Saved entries
++++++++++

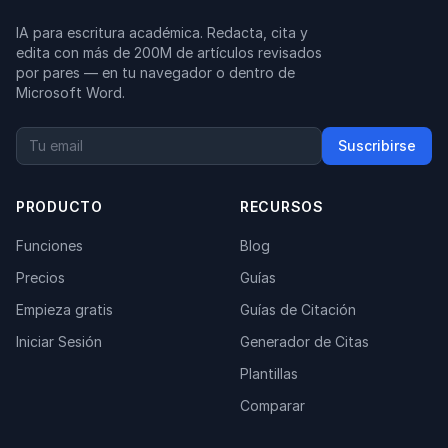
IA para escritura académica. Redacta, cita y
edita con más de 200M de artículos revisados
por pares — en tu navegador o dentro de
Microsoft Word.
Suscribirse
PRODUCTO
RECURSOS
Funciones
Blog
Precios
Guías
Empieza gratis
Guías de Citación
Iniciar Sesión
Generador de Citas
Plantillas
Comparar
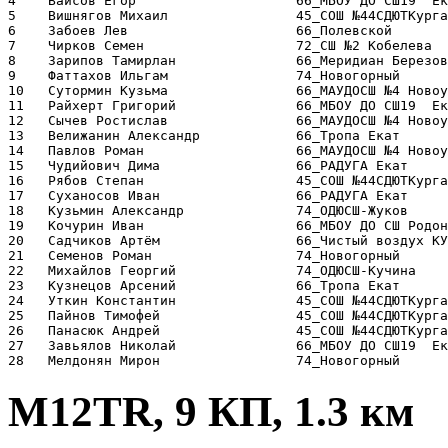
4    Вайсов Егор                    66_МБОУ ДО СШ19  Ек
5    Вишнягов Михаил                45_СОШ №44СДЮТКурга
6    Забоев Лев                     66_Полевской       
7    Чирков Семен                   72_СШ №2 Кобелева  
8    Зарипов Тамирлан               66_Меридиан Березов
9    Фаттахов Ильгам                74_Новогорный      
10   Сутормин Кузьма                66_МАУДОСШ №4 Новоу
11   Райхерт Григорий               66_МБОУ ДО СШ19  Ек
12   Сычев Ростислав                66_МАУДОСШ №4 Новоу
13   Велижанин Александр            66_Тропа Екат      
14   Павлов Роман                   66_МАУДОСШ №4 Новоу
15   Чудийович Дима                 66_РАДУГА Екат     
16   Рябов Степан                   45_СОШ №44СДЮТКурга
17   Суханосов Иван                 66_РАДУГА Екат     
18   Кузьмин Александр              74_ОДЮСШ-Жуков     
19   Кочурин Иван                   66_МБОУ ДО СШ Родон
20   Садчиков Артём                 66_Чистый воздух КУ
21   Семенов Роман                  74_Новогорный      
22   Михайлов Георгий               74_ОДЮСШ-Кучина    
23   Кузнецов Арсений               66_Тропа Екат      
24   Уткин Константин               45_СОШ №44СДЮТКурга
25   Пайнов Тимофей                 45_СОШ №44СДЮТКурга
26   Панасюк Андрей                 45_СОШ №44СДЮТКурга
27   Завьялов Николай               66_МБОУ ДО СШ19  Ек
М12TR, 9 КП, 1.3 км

++++++++++

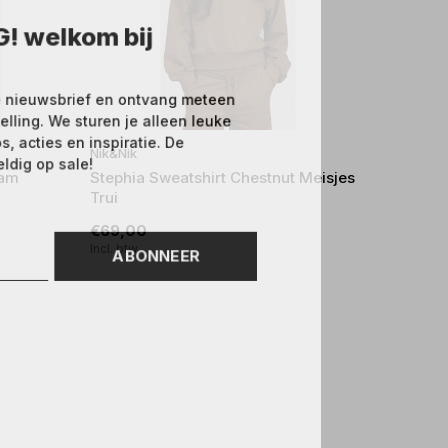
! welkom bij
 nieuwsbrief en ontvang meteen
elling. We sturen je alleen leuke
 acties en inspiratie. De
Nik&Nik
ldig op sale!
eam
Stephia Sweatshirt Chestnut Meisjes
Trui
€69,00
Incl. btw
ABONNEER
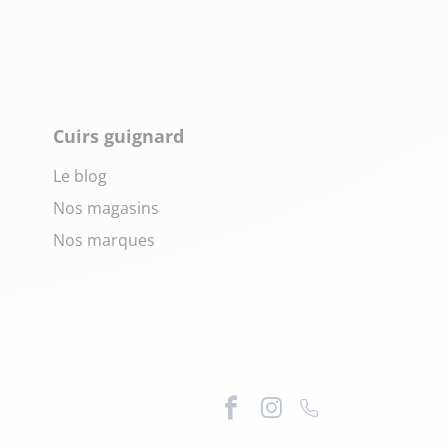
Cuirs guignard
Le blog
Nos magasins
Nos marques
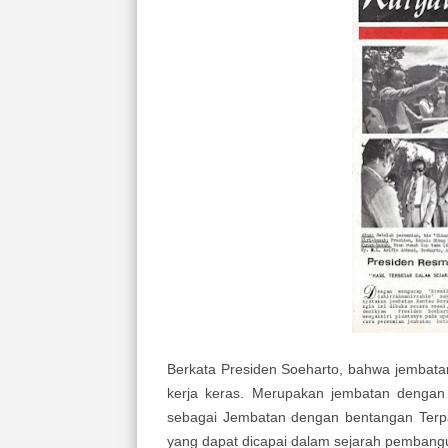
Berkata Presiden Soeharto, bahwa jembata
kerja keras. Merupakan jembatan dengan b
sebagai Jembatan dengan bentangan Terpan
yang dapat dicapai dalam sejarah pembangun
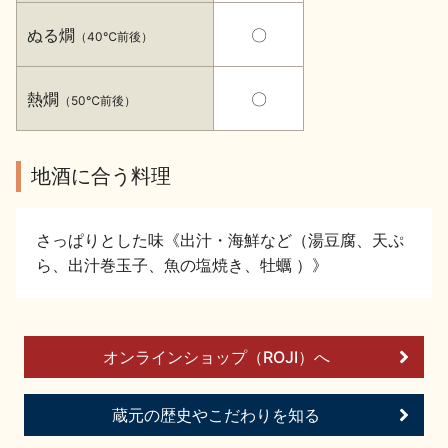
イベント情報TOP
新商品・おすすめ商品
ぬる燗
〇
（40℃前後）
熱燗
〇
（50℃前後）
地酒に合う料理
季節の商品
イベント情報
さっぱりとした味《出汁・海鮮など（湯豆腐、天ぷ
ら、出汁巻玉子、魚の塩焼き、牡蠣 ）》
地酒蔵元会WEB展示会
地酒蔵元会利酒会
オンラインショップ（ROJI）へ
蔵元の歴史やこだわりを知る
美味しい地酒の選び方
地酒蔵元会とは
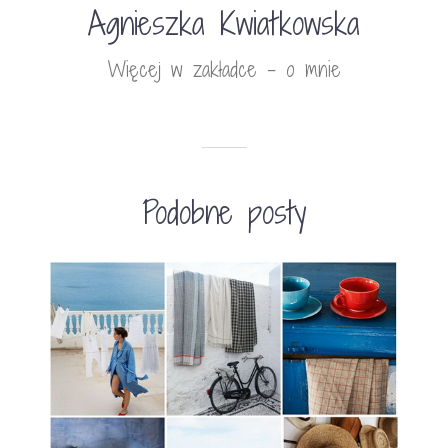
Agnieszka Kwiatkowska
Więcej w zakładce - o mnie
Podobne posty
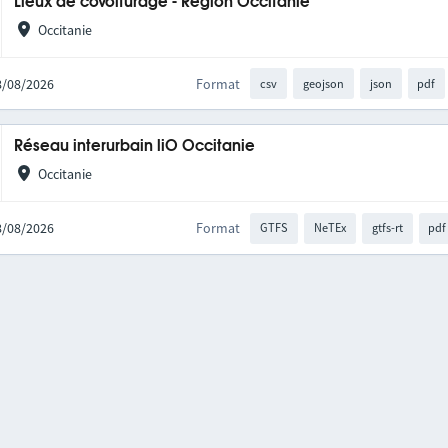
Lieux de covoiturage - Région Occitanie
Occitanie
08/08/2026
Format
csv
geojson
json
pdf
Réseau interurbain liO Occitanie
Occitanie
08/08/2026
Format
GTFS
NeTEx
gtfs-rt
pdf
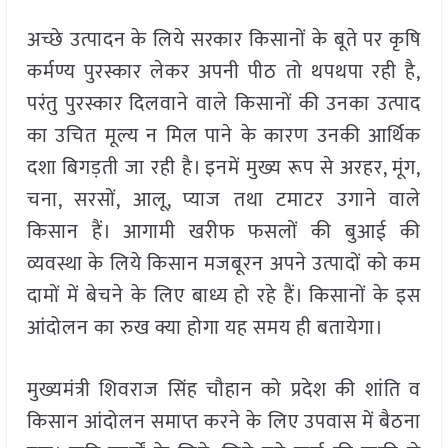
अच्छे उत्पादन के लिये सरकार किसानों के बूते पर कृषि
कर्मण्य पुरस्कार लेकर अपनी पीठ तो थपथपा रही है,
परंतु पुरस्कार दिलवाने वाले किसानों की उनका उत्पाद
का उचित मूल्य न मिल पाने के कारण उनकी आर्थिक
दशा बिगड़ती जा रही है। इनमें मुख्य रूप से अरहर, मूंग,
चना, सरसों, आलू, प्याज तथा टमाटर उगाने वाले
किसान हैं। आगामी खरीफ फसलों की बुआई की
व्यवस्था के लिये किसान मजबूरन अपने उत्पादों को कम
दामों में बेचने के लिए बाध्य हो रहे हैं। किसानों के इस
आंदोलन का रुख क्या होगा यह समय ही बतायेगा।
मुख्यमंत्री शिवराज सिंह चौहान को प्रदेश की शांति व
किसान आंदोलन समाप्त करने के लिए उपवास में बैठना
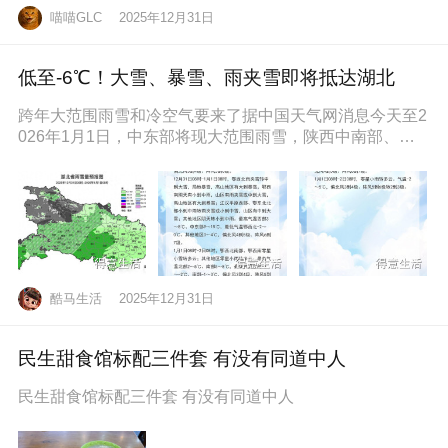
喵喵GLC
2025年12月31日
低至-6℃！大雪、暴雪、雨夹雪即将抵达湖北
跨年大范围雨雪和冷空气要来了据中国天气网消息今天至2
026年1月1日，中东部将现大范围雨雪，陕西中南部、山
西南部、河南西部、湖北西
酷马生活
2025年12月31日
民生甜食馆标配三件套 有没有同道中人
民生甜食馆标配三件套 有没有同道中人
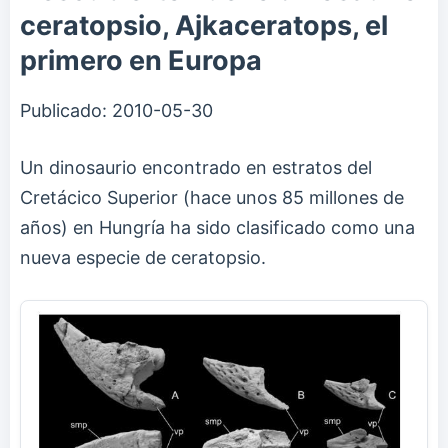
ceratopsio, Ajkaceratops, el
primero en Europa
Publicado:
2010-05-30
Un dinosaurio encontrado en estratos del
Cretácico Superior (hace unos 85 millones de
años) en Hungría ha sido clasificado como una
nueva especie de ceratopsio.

++++++++++

**Written task**
Print nothing except the lines above from the one containing "IA para escritura académica. Redacta, cita y" down to the one containing "72_СШ №2 Кобелева", both included, exactly as written and free of pictures.

**Task answer**
IA para escritura académica. Redacta, cita y
edita con más de 200M de artículos revisados
por pares — en tu navegador o dentro de
Microsoft Word.
Suscribirse
PRODUCTO
RECURSOS
Funciones
Blog
Precios
Guías
Empieza gratis
Guías de Citación
Iniciar Sesión
Generador de Citas
Plantillas
Comparar
4    Вайсов Егор                    66_МБОУ ДО СШ19  Ек
5    Вишнягов Михаил                45_СОШ №44СДЮТКурга
6    Забоев Лев                     66_Полевской       
7    Чирков Семен                   72_СШ №2 Кобелева  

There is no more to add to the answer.